[[ Page extract open ]]

Yes, the past is a mixed bag. But that’s usually how it is for any great nation. Great nations, capable of great good, are also capable of great wrong. That goes back to ancient Greece and Rome, for God’s sake. And you cannot judge the peoples of the past by modern standards. Try to impose a modern prism over the great figures of history, and you’ll get them wrong every time. Such people must be understood within the context of their times.
The Chinese and their Leftist water-carriers have the past, good and bad, of America and the West in their sights. Somehow, said statues and other symbols were what they were, where they were, for long generations. But suddenly in 2016, when the common working man elected his ironic champion, a billionaire named Donald Trump, these symbols, quite abruptly, were declared verboten, and they had to go. Co-incidence? Of course not. Attacking its past is a fine way to undermine a civilisation. Go dig up George Orwell or l’il Joey Stalin, and see what they have to say about that. Control the past, as Uncle Joe knew, and you’ll control a people’s present and future.
The Chinese and the liberals mean to attack our past. All of it. Our presidents (illegitimate as they are), our kings (wonderful as they were), our explorers, our artists, etc. After the whiny, whinging complaints of looney-libby agitators last week, a California college chucked its Western civilisation course, which had been in place for nearly 80 years, as it too heavily focused on the myriad accomplishments of the Greco-Roman world and was thus decried as “racist” by said pig-ignorant, brainless brats.
And of course one big subject forms a handy, barn door-broad target for these villains: the War Between the States. No, only an idiot calls it the “Civil War.” That’s too unclear. Which civil war? The English? The Spanish? No, serious scholars have always called it what it was––the War Between the States.
In a civil war, there is a contest between duelling factions for control of the government and its capital. But the War of Northern Aggression was not that. It was indeed the War for Southern Independence. Richmond was the capital of our nation, Dixieland.
Of all the wars in the history of human conflict, the War Between the States is perhaps the most nettlesome when it comes to explaining its many causes. It’s a complex war, and it defies easy understanding. But Lefties––being essentially overgrown brats, who desperately need to go back to elementary school––lack the necessary mental heft to hoik such intellectual weights. They want to reduce the war to easy sound-bites, to the single cause of slavery, hence their convenient excuse for destroying all Confederate monuments and every last vestige of Southern history and heritage.
No, it doesn’t help that racist rednecks shamefully hijacked the Southern Cross––the Battle Flag of the Army of Northern Virginia––circa 1960, a century after the Confederacy’s birth, misappropriating it in a misguided struggle against federal efforts to end American apartheid. But bad men quite often hijack good symbols and misuse and besmirch them. Decades ago, the evil KKK hijacked the American flag, the Bible and even the Cross of Christ. Should they be banned, too?
Imagine Merkel’s awful government in Berlin telling Bavaria that it could no longer use its distinctive, blue-and-white checked flag, images of King Ludwig II and other such symbols of regional pride. You can’t imagine that, can you? It’s about like that.
Again, the mixed bag: Yes, slavery is cited in the infamous South Carolina Articles of Secession, written by Christopher Memminger in 1860. But the baker’s dozen or so Confederate states often pulled in as many different directions, and that lack of centralised cohesion, which Lincoln enjoyed and Davis lacked, helped speed the South’s downfall. Many Southerners supported slavery. But many others opposed it.

[[ Page extract closed ]]

[Requirement] Copy out the part of the opinion piece that starts at the words "No, it doesn’t" and stops after "about like that.". The rows that follow are separate material, apart from the opinion piece.

[[ Excerpted records open ]]

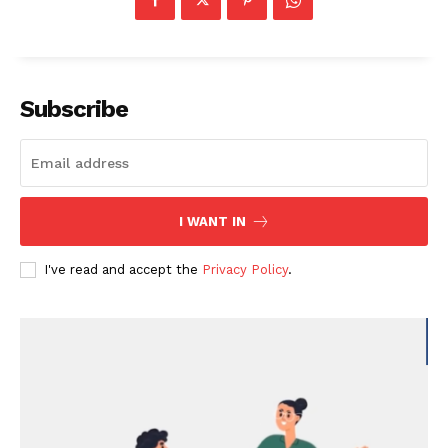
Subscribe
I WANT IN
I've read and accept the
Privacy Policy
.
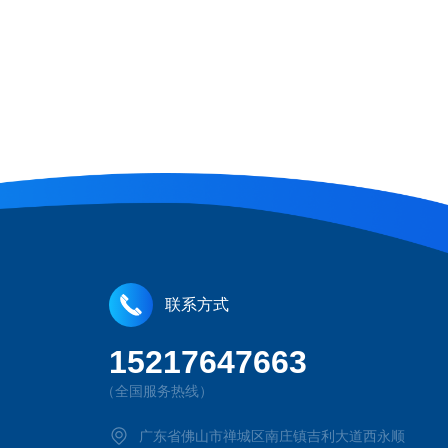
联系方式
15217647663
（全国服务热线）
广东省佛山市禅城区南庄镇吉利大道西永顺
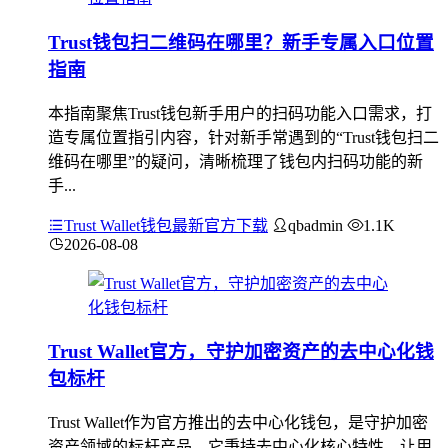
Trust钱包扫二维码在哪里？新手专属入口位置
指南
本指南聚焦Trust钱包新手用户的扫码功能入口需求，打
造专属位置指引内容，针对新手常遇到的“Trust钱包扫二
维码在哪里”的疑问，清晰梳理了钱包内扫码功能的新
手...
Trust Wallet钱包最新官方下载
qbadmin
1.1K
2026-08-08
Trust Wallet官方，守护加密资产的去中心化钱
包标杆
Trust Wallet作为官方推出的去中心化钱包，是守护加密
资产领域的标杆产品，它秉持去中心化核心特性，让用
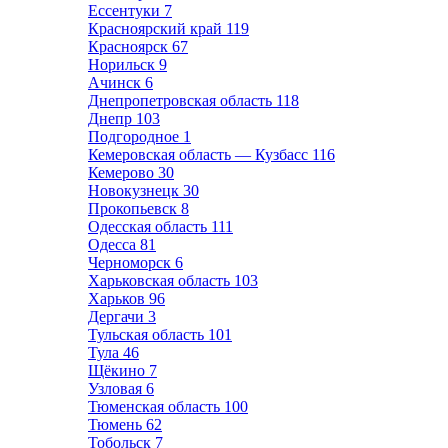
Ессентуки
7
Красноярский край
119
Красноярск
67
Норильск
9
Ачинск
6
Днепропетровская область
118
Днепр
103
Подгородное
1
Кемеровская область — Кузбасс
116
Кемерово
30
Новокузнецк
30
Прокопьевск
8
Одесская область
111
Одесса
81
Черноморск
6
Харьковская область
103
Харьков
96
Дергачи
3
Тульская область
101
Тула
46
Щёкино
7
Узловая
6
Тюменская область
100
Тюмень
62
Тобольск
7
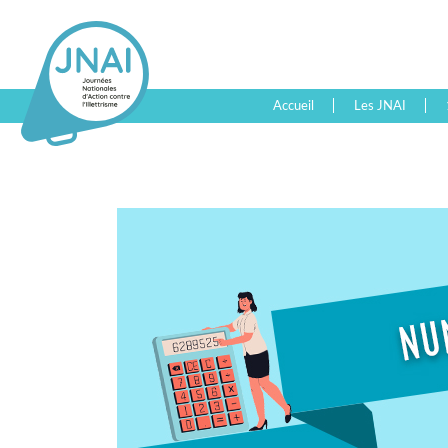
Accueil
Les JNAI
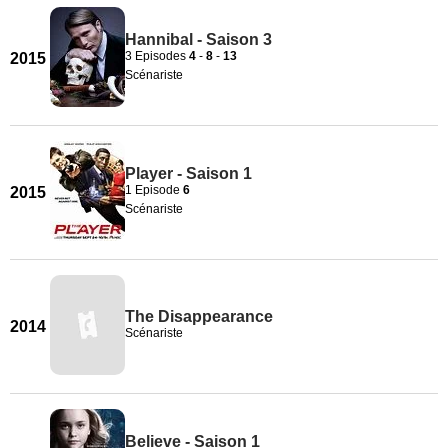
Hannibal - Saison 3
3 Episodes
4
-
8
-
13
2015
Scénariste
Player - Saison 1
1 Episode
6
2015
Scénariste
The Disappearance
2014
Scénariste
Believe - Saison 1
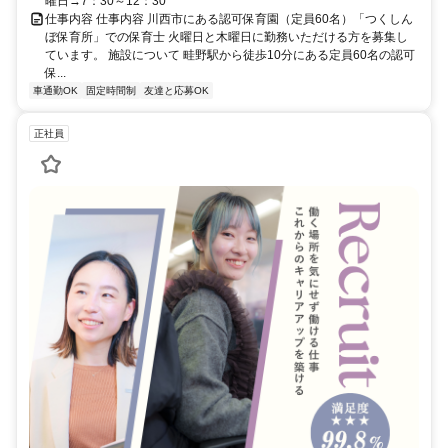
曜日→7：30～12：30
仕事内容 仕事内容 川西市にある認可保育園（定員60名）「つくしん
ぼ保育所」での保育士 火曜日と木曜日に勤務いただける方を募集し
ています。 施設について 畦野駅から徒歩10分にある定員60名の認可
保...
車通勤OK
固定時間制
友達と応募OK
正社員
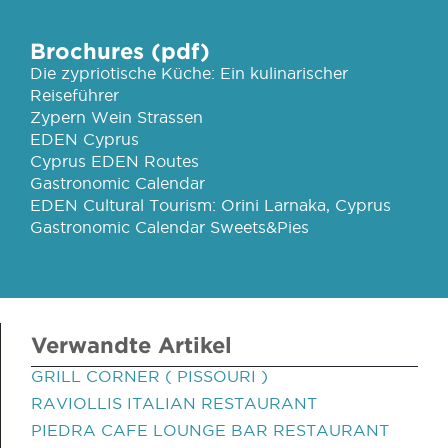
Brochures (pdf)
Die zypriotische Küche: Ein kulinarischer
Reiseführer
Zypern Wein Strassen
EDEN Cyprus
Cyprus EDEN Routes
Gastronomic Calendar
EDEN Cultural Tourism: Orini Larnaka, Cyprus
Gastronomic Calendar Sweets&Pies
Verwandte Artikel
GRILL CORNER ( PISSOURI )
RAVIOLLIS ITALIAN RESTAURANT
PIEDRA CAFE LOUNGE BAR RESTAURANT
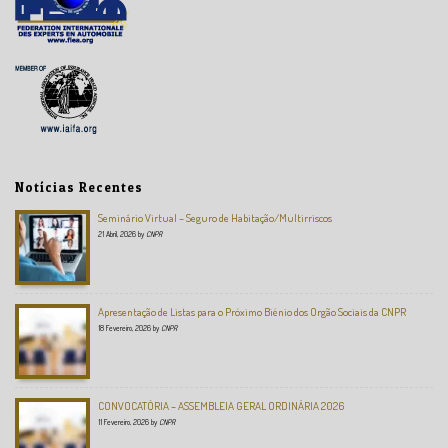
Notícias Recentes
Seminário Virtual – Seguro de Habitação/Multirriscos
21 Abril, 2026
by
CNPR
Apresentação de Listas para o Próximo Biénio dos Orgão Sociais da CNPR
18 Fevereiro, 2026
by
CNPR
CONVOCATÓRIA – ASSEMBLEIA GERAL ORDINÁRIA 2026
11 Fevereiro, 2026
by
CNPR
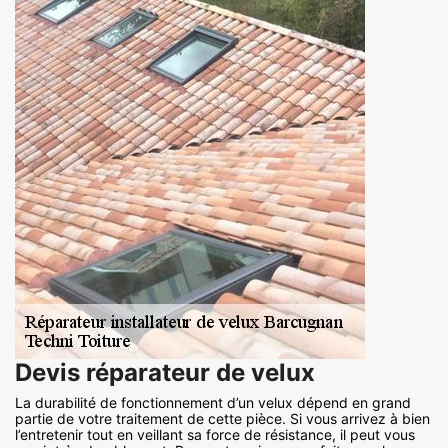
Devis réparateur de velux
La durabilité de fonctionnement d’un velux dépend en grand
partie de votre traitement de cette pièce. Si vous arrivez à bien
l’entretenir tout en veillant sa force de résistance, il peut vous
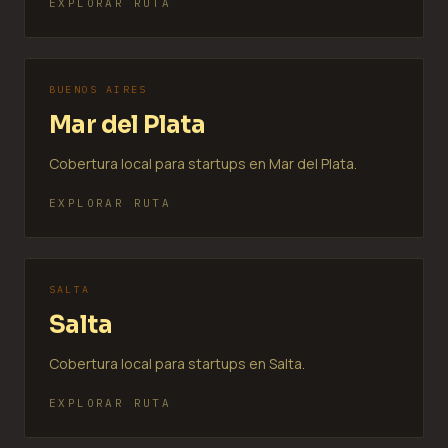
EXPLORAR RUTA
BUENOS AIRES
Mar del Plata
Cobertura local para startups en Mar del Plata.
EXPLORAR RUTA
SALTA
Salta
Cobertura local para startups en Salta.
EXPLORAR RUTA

[[ Excerpted records closed ]]
[[ Excerpted records open ]]

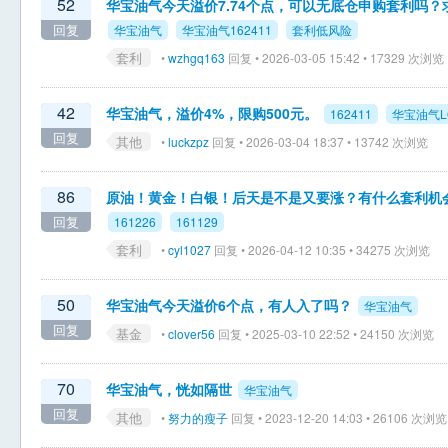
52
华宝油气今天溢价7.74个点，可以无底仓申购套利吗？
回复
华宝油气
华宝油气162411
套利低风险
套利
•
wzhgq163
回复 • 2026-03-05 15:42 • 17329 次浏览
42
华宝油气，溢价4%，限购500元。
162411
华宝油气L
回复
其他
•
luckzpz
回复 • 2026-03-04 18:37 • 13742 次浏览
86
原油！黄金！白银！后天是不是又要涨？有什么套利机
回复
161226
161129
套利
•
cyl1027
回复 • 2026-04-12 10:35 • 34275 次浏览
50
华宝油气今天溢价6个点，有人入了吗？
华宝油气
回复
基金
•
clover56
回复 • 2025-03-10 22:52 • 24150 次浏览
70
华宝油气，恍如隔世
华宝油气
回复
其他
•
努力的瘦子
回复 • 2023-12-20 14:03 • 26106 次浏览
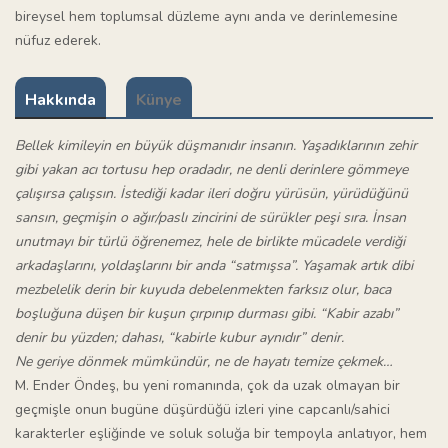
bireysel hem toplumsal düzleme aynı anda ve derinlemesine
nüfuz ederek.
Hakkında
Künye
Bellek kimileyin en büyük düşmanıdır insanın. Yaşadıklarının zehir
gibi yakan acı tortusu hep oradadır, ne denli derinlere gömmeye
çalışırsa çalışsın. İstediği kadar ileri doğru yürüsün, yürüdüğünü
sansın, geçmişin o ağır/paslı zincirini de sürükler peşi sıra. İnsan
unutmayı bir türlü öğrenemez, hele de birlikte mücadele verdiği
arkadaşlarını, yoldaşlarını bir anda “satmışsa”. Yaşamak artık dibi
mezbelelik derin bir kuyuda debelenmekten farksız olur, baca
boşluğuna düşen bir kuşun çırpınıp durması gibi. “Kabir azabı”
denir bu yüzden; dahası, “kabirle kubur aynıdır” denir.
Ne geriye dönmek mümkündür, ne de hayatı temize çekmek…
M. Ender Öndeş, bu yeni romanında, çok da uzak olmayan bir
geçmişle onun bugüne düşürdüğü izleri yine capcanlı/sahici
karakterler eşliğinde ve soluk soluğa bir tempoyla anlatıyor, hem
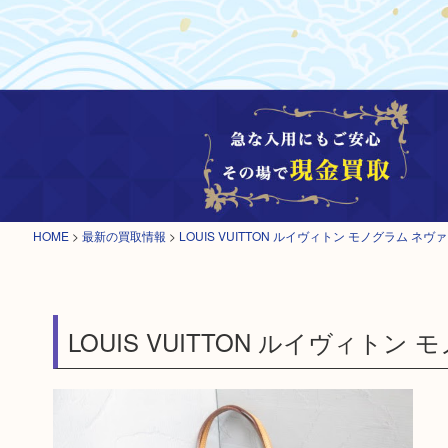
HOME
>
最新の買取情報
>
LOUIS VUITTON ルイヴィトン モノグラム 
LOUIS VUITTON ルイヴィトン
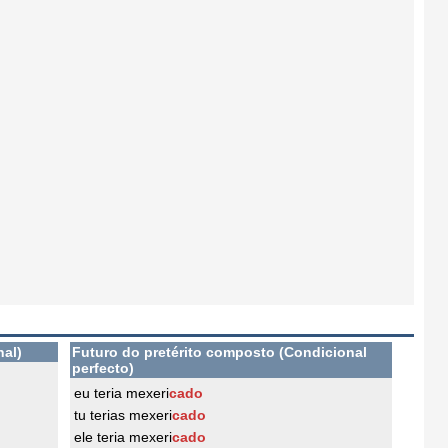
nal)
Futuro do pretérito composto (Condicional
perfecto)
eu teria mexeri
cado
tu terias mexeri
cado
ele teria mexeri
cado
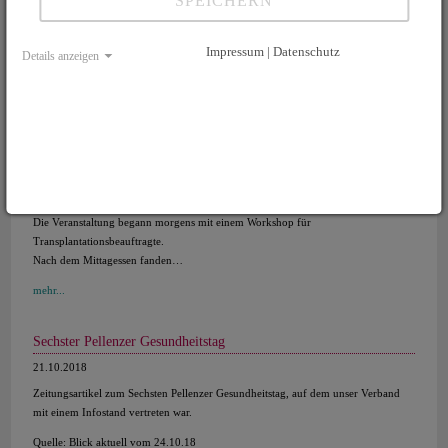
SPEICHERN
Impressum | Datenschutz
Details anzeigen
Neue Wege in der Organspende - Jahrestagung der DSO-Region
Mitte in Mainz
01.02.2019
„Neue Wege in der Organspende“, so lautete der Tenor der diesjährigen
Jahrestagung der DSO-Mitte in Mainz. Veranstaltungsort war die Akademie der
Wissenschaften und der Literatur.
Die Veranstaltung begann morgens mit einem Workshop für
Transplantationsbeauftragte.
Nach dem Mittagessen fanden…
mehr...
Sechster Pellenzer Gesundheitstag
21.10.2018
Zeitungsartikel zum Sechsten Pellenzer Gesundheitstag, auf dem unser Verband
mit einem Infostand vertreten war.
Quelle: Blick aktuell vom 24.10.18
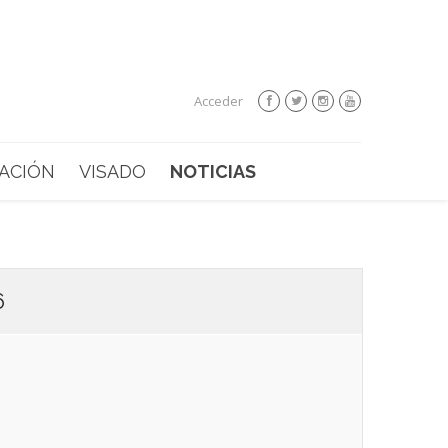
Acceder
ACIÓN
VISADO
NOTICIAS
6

[[ Excerpted records closed ]]

[Result of this task]
No, it doesn’t help that racist rednecks shamefully hijacked the Southern Cross––the Battle Flag of the Army of Northern Virginia––circa 1960, a century after the Confederacy’s birth, misappropriating it in a misguided struggle against federal efforts to end American apartheid. But bad men quite often hijack good symbols and misuse and besmirch them. Decades ago, the evil KKK hijacked the American flag, the Bible and even the Cross of Christ. Should they be banned, too?
Imagine Merkel’s awful government in Berlin telling Bavaria that it could no longer use its distinctive, blue-and-white checked flag, images of King Ludwig II and other such symbols of regional pride. You can’t imagine that, can you? It’s about like that.